- **WHAT YOU ARE ASKED TO DO**:
Exactly the lines from the one containing "WizGear Universal Magnetic" through the end of the entries, both ends included, are to be output.

(Saved entries)
━━━━
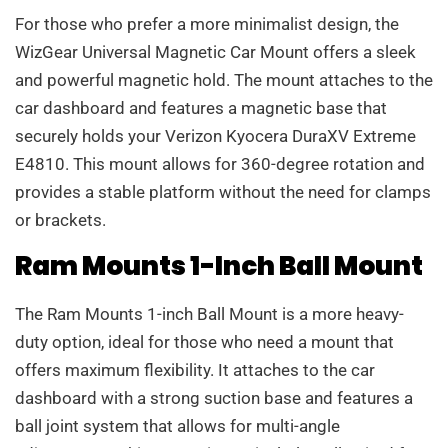
For those who prefer a more minimalist design, the
WizGear Universal Magnetic Car Mount offers a sleek
and powerful magnetic hold. The mount attaches to the
car dashboard and features a magnetic base that
securely holds your Verizon Kyocera DuraXV Extreme
E4810. This mount allows for 360-degree rotation and
provides a stable platform without the need for clamps
or brackets.
Ram Mounts 1-Inch Ball Mount
The Ram Mounts 1-inch Ball Mount is a more heavy-
duty option, ideal for those who need a mount that
offers maximum flexibility. It attaches to the car
dashboard with a strong suction base and features a
ball joint system that allows for multi-angle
━━━━
- **OUTPUT BELOW**:
WizGear Universal Magnetic Car Mount offers a sleek
and powerful magnetic hold. The mount attaches to the
car dashboard and features a magnetic base that
securely holds your Verizon Kyocera DuraXV Extreme
E4810. This mount allows for 360-degree rotation and
provides a stable platform without the need for clamps
or brackets.
Ram Mounts 1-Inch Ball Mount
The Ram Mounts 1-inch Ball Mount is a more heavy-
duty option, ideal for those who need a mount that
offers maximum flexibility. It attaches to the car
dashboard with a strong suction base and features a
ball joint system that allows for multi-angle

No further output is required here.